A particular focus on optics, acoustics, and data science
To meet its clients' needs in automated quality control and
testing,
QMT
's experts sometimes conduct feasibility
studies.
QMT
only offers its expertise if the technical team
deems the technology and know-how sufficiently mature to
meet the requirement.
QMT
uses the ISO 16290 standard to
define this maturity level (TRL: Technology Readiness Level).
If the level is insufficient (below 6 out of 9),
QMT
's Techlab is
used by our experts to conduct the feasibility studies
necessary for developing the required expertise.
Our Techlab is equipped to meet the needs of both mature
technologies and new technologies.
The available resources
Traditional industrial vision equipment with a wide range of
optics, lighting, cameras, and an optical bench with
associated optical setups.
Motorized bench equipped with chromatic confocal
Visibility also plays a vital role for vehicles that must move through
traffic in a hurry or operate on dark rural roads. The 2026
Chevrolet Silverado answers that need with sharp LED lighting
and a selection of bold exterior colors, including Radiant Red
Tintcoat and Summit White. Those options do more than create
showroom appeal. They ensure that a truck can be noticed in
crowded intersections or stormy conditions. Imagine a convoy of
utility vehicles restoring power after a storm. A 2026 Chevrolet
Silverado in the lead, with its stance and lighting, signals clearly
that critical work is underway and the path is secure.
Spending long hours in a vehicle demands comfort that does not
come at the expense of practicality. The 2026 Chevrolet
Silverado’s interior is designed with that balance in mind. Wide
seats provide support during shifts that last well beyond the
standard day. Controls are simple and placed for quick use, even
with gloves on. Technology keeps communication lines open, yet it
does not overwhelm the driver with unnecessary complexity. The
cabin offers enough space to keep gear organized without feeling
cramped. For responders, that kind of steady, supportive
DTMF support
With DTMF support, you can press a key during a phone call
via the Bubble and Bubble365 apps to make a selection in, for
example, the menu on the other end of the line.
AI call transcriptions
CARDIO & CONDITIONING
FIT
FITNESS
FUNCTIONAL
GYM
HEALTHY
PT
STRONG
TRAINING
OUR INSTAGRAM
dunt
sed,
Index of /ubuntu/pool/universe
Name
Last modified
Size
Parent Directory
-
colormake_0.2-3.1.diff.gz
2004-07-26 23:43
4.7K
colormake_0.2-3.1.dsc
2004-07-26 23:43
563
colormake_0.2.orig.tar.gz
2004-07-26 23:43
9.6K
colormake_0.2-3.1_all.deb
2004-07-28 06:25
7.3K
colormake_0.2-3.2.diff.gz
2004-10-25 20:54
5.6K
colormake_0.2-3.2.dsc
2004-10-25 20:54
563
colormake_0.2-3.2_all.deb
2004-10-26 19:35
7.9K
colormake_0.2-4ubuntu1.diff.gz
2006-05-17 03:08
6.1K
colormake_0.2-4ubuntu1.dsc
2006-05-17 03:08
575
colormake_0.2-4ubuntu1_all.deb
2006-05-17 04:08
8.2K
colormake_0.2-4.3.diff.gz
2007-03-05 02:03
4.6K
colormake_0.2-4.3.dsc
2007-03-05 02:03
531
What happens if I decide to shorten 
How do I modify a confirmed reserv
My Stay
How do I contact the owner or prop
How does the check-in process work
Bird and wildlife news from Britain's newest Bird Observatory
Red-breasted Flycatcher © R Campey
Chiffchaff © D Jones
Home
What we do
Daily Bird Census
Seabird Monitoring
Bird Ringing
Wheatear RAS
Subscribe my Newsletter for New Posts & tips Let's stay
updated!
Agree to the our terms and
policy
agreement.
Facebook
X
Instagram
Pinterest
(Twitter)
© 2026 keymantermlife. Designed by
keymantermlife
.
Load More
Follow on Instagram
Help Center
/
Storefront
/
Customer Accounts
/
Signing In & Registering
· · · · ·
**Job item:** Print every line from the rows above again, word for word, keeping their original order.

**Written response:**
A particular focus on optics, acoustics, and data science
To meet its clients' needs in automated quality control and
testing,
QMT
's experts sometimes conduct feasibility
studies.
QMT
only offers its expertise if the technical team
deems the technology and know-how sufficiently mature to
meet the requirement.
QMT
uses the ISO 16290 standard to
define this maturity level (TRL: Technology Readiness Level).
If the level is insufficient (below 6 out of 9),
QMT
's Techlab is
used by our experts to conduct the feasibility studies
necessary for developing the required expertise.
Our Techlab is equipped to meet the needs of both mature
technologies and new technologies.
The available resources
Traditional industrial vision equipment with a wide range of
optics, lighting, cameras, and an optical bench with
associated optical setups.
Motorized bench equipped with chromatic confocal
Visibility also plays a vital role for vehicles that must move through
traffic in a hurry or operate on dark rural roads. The 2026
Chevrolet Silverado answers that need with sharp LED lighting
and a selection of bold exterior colors, including Radiant Red
Tintcoat and Summit White. Those options do more than create
showroom appeal. They ensure that a truck can be noticed in
crowded intersections or stormy conditions. Imagine a convoy of
utility vehicles restoring power after a storm. A 2026 Chevrolet
Silverado in the lead, with its stance and lighting, signals clearly
that critical work is underway and the path is secure.
Spending long hours in a vehicle demands comfort that does not
come at the expense of practicality. The 2026 Chevrolet
Silverado’s interior is designed with that balance in mind. Wide
seats provide support during shifts that last well beyond the
standard day. Controls are simple and placed for quick use, even
with gloves on. Technology keeps communication lines open, yet it
does not overwhelm the driver with unnecessary complexity. The
cabin offers enough space to keep gear organized without feeling
cramped. For responders, that kind of steady, supportive
DTMF support
With DTMF support, you can press a key during a phone call
via the Bubble and Bubble365 apps to make a selection in, for
example, the menu on the other end of the line.
AI call transcriptions
CARDIO & CONDITIONING
FIT
FITNESS
FUNCTIONAL
GYM
HEALTHY
PT
STRONG
TRAINING
OUR INSTAGRAM
dunt
sed,
Index of /ubuntu/pool/universe
Name
Last modified
Size
Parent Directory
-
colormake_0.2-3.1.diff.gz
2004-07-26 23:43
4.7K
colormake_0.2-3.1.dsc
2004-07-26 23:43
563
colormake_0.2.orig.tar.gz
2004-07-26 23:43
9.6K
colormake_0.2-3.1_all.deb
2004-07-28 06:25
7.3K
colormake_0.2-3.2.diff.gz
2004-10-25 20:54
5.6K
colormake_0.2-3.2.dsc
2004-10-25 20:54
563
colormake_0.2-3.2_all.deb
2004-10-26 19:35
7.9K
colormake_0.2-4ubuntu1.diff.gz
2006-05-17 03:08
6.1K
colormake_0.2-4ubuntu1.dsc
2006-05-17 03:08
575
colormake_0.2-4ubuntu1_all.deb
2006-05-17 04:08
8.2K
colormake_0.2-4.3.diff.gz
2007-03-05 02:03
4.6K
colormake_0.2-4.3.dsc
2007-03-05 02:03
531
What happens if I decide to shorten 
How do I modify a confirmed reserv
My Stay
How do I contact the owner or prop
How does the check-in process work
Bird and wildlife news from Britain's newest Bird Observatory
Red-breasted Flycatcher © R Campey
Chiffchaff © D Jones
Home
What we do
Daily Bird Census
Seabird Monitoring
Bird Ringing
Wheatear RAS
Subscribe my Newsletter for New Posts & tips Let's stay
updated!
Agree to the our terms and
policy
agreement.
Facebook
X
Instagram
Pinterest
(Twitter)
© 2026 keymantermlife. Designed by
keymantermlife
.
Load More
Follow on Instagram
Help Center
/
Storefront
/
Customer Accounts
/
Signing In & Registering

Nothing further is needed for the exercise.